Still, some governance is necessary, as Hanlen explains. "In the absence of proper governance and proper provenance—as in where the data came from and who did something to it—then what we get at the end can be a case of ‘garbage in, garbage out,'" he says. "It's always a risk. There are ways of mitigating those risks, but if you don't know how the data was put into the system, you're never entirely confident that what comes out will be based on reality, rather than someone's version of it."
If a governance framework cannot be found for data being received, firms' ability to best use that data depends on providing "appropriate incentives and governance so we don't really ever throw data away," says Hanlen. "We can always convert it, change it or refine it, but we need to build in approaches that treat data as sacrosanct. People will always want to go back to the source."
Iterations and Sharing
Defining solutions through data governance plans is more challenging because the "iterative nature" by which data scientists work is changing, according to Baiju Devani, director of analytics at the Investment Industry Regulatory Organization of Canada (IIROC).
"Traditionally, it's been more along the lines of ‘you tell me why you need the data and what you need,' then we figure out a solution for you," he says. "The cultural change for us when analytics are involved is being honest with our stakeholders and saying that, more than half the time, we don't quite know what the solution is ... There's no one fixed definition of the data most of the time. We need to go back to the data over and over again because we're going through this iterative process.
"Having fixed mandates around your requirement, where we go get the data and you [a vendor or provider] come back with the solution—it's not quite like that anymore," Devani adds.

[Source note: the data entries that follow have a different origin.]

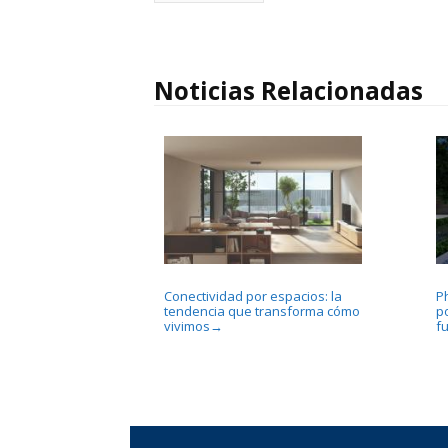
Noticias Relacionadas
Conectividad por espacios: la
P
tendencia que transforma cómo
p
vivimos
fu
→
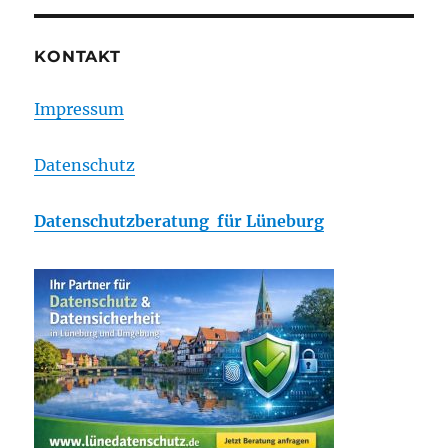
KONTAKT
Impressum
Datenschutz
Datenschutzberatung für Lüneburg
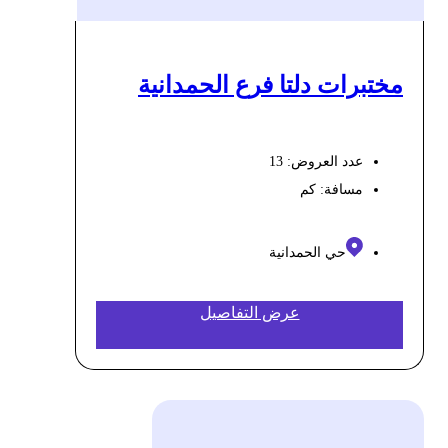
مختبرات دلتا فرع الحمدانية
عدد العروض: 13
مسافة:
كم
حي الحمدانية
عرض التفاصيل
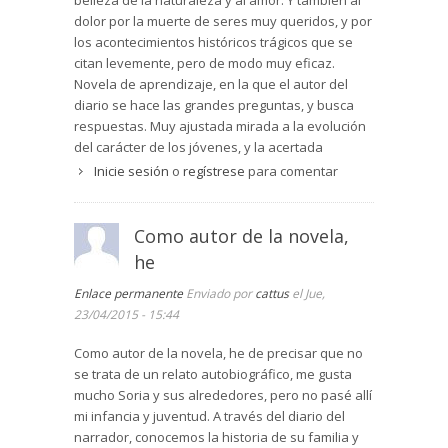
belleza de la naturaleza y al amor. Y también al
para un día de Viernes Santo.
dolor por la muerte de seres muy queridos, y por
los acontecimientos históricos trágicos que se
citan levemente, pero de modo muy eficaz.
Novela de aprendizaje, en la que el autor del
diario se hace las grandes preguntas, y busca
respuestas. Muy ajustada mirada a la evolución
del carácter de los jóvenes, y la acertada
atención que les puede prestar en ese
Inicie sesión
o
regístrese
para comentar
crecimiento una madre atenta y buena cristiana,
y un profesor comprometido con su vocación de
enseñar no sólo una disciplina, sino algo más
Como autor de la novela,
importante: la tarea de la vida.
he
Fina descripción de los bellos parajes de la
provincia de Soria, urbanos: Medinaceli, Soria,
Enlace permanente
Enviado por
cattus
el Jue,
Almazán... rústicos y de montaña: Covaleda,
23/04/2015 - 15:44
Vinuesa, Picos de Urbión, la Laguna Negra...
Como autor de la novela, he de precisar que no
Alta literatura la que ha conseguido Luis
se trata de un relato autobiográfico, me gusta
Ramoneda, autor de una decena de libros, entre
mucho Soria y sus alrededores, pero no pasé allí
los que se encuentran varias novelas infantiles y
mi infancia y juventud. A través del diario del
juveniles, cuatro poemarios y un existoso
narrador, conocemos la historia de su familia y
ensayo de uso del lenguaje; ha vertido al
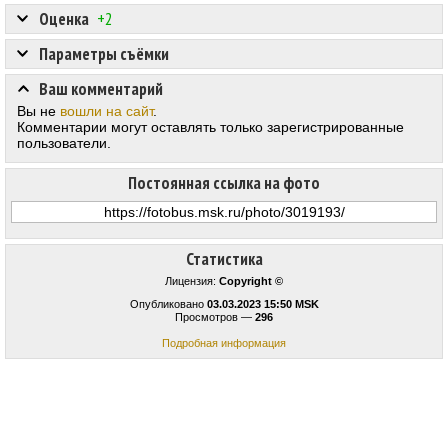
Оценка
+2
Параметры съёмки
Ваш комментарий
Вы не
вошли на сайт
.
Комментарии могут оставлять только зарегистрированные
пользователи.
Постоянная ссылка на фото
Статистика
Лицензия:
Copyright ©
Опубликовано
03.03.2023 15:50 MSK
Просмотров —
296
Подробная информация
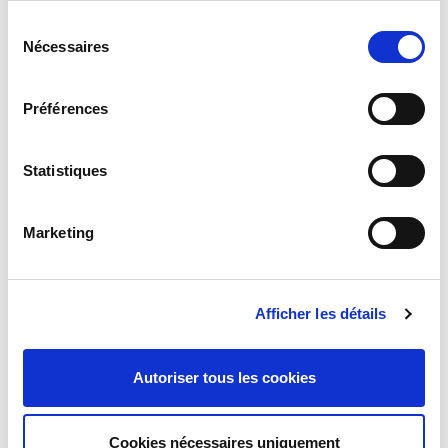
S
Nécessaires
é
l
e
Préférences
c
t
i
Statistiques
o
n
Marketing
d
DEMANDE D'INFORMATIONS
u
c
Afficher les détails
o
n
s
Autoriser tous les cookies
e
n
t
Cookies nécessaires uniquement
SHOW DETAILS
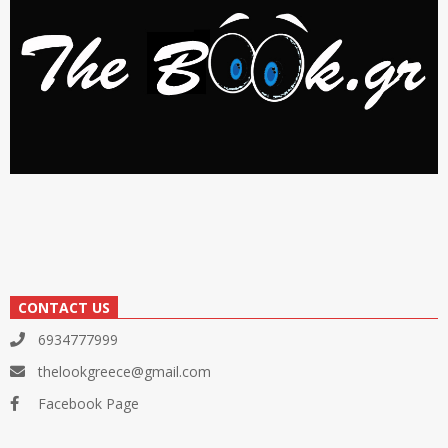
CONTACT US
6934777999
thelookgreece@gmail.com
Facebook Page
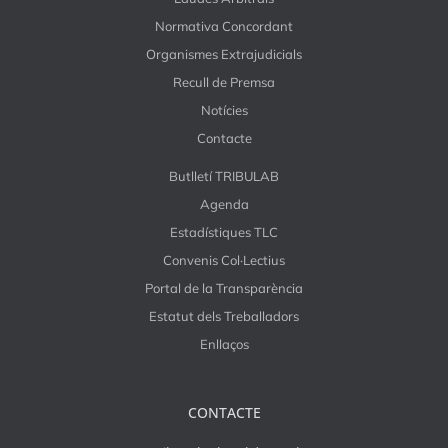
Normativa Concordant
Organismes Extrajudicials
Recull de Premsa
Notícies
Contacte
Butlletí TRIBULAB
Agenda
Estadístiques TLC
Convenis Col·Lectius
Portal de la Transparència
Estatut dels Treballadors
Enllaços
CONTACTE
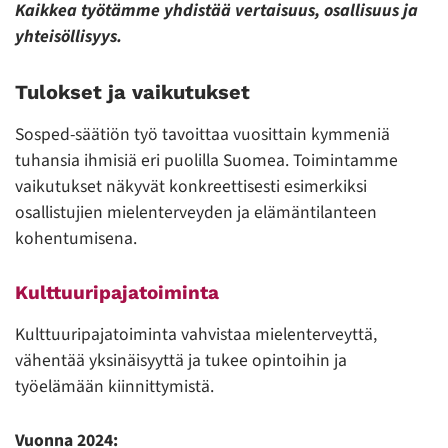
Kaikkea työtämme yhdistää vertaisuus, osallisuus ja
yhteisöllisyys.
Tulokset ja vaikutukset
Sosped-säätiön työ tavoittaa vuosittain kymmeniä
tuhansia ihmisiä eri puolilla Suomea. Toimintamme
vaikutukset näkyvät konkreettisesti esimerkiksi
osallistujien mielenterveyden ja elämäntilanteen
kohentumisena.
Kulttuuripajatoiminta
Kulttuuripajatoiminta vahvistaa mielenterveyttä,
vähentää yksinäisyyttä ja tukee opintoihin ja
työelämään kiinnittymistä.
Vuonna 2024:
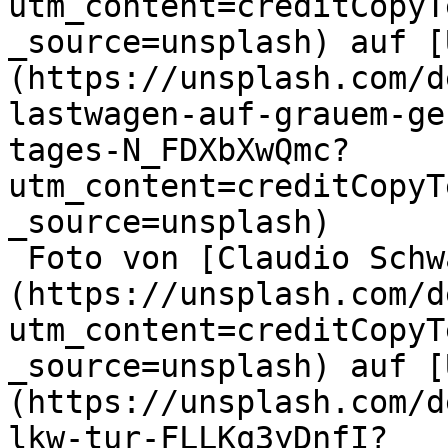
utm_content=creditCopyT
_source=unsplash) auf [
(https://unsplash.com/d
lastwagen-auf-grauem-ge
tages-N_FDXbXwQmc?
utm_content=creditCopyT
_source=unsplash)

 Foto von [Claudio Schwarz]
(https://unsplash.com/d
utm_content=creditCopyT
_source=unsplash) auf [
(https://unsplash.com/d
lkw-tur-FLLKq3yDnfI?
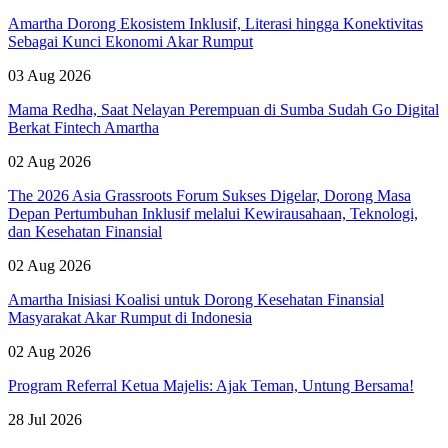
Amartha Dorong Ekosistem Inklusif, Literasi hingga Konektivitas
Sebagai Kunci Ekonomi Akar Rumput
03 Aug 2026
Mama Redha, Saat Nelayan Perempuan di Sumba Sudah Go Digital
Berkat Fintech Amartha
02 Aug 2026
The 2026 Asia Grassroots Forum Sukses Digelar, Dorong Masa
Depan Pertumbuhan Inklusif melalui Kewirausahaan, Teknologi,
dan Kesehatan Finansial
02 Aug 2026
Amartha Inisiasi Koalisi untuk Dorong Kesehatan Finansial
Masyarakat Akar Rumput di Indonesia
02 Aug 2026
Program Referral Ketua Majelis: Ajak Teman, Untung Bersama!
28 Jul 2026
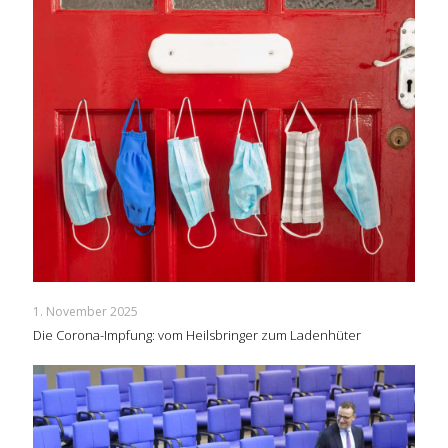
1. November 2025
Die Corona-Impfung: vom Heilsbringer zum Ladenhüter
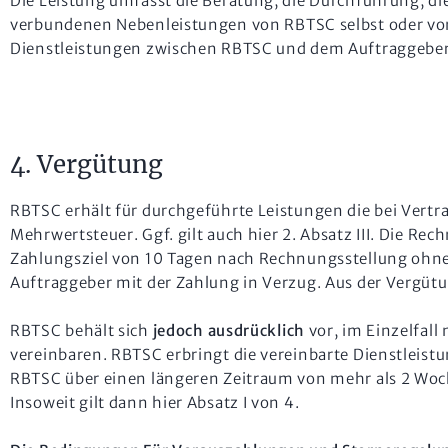
Die Leistung umfasst die Beratung, die Durchführung, di
verbundenen Nebenleistungen von RBTSC selbst oder von
Dienstleistungen zwischen RBTSC und dem Auftraggeber in
4. Vergütung
RBTSC erhält für durchgeführte Leistungen die bei Vertr
Mehrwertsteuer. Ggf. gilt auch hier 2. Absatz III. Die R
Zahlungsziel von 10 Tagen nach Rechnungsstellung ohne
Auftraggeber mit der Zahlung in Verzug. Aus der Vergütun
RBTSC behält sich
jedoch ausdrücklich
vor, im Einzelfall
vereinbaren. RBTSC erbringt die vereinbarte Dienstleistu
RBTSC über einen längeren Zeitraum von mehr als 2 Woche
Insoweit gilt dann hier Absatz I von 4.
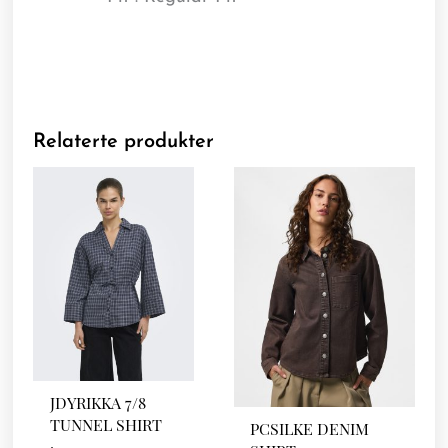
Relaterte produkter
JDYRIKKA 7/8
TUNNEL SHIRT
PCSILKE DENIM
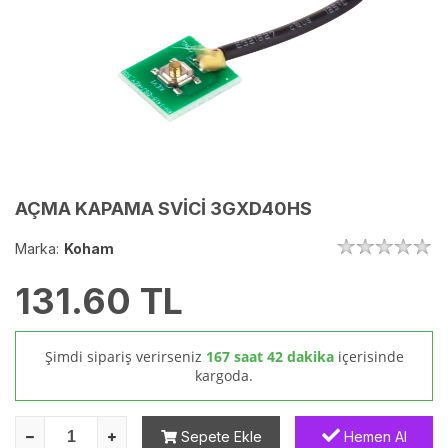
AÇMA KAPAMA SVİCİ 3GXD40HS
Marka:
Koham
131.60
TL
Şimdi sipariş verirseniz
167 saat 42 dakika
içerisinde
kargoda.
Sepete Ekle
Hemen Al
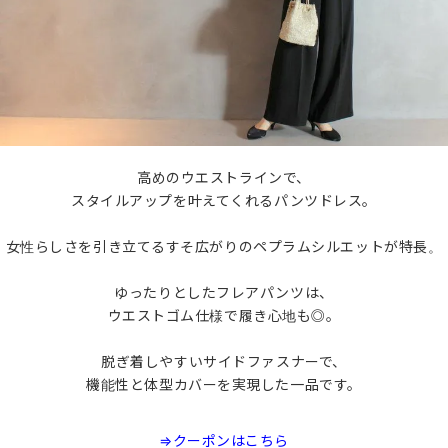
高めのウエストラインで、
スタイルアップを叶えてくれるパンツドレス。
女性らしさを引き立てるすそ広がりのペプラムシルエットが特長。
ゆったりとしたフレアパンツは、
ウエストゴム仕様で履き心地も◎。
脱ぎ着しやすいサイドファスナーで、
機能性と体型カバーを実現した一品です。
⇒クーポンはこちら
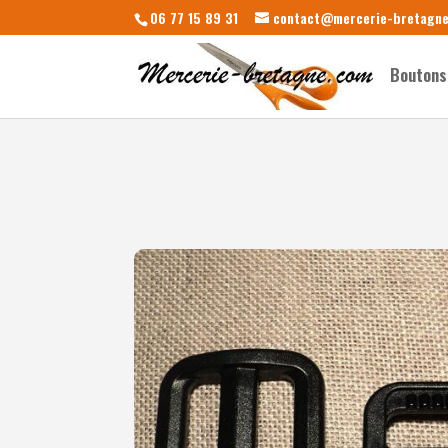
06 77 15 89 31
contact@mercerie-bretagn
Boutons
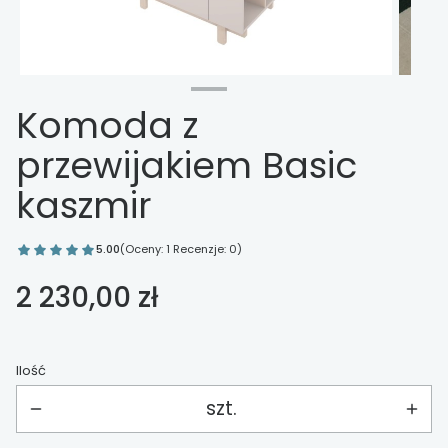
Komoda z
przewijakiem Basic
kaszmir
5.00
(Oceny: 1 Recenzje: 0)
Cena
2 230,00 zł
Ilość
szt.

Not everything has to be governed the same way. Compared to a strict, rigid and top-down approach, that’s a dramatic shift by the analysts, architects and others who are now trying to achieve a balance in governance. It’s a big change of mindset
Jake Freivald, Information Builders
Data governance and analysis can potentially be improved by building mechanisms to share data with other organizations, explains Hanlen. "When you have too much data to deal with, the question should be how to build analytics that don't throw material away," he says. "Keep a good sample of the data that lets you infer, even if you can't see the original anymore."
Within EDM, however, data analytics is seen as "downstream," says Xenomorph's Sentance. "The analytics applied to data and the derived data they produce should be treated as an asset to be managed, audited, reported on and governed, just as any raw piece of data would be."
Rules set by data vendors and by exchanges can also present a challenge to sharing data, however advanced and innovative a data sharing system may be, says John Denheen, data team lead at London-based proprietary trading firm Tyler Capital. "We try to work with academics who have some good ideas about strategies but don't have the means to access these larger datasets," he says.
Machine learning can also prove useful for implementing analytics under a governance plan, including following rules for data sharing, as Denheen explains. "One of the big issues with getting good reference data is that you need to be able to tack it on to other datasets," he says. "We might buy market data from one provider and reference data from a completely different provider, then try to join those two sets together. That's a major challenge."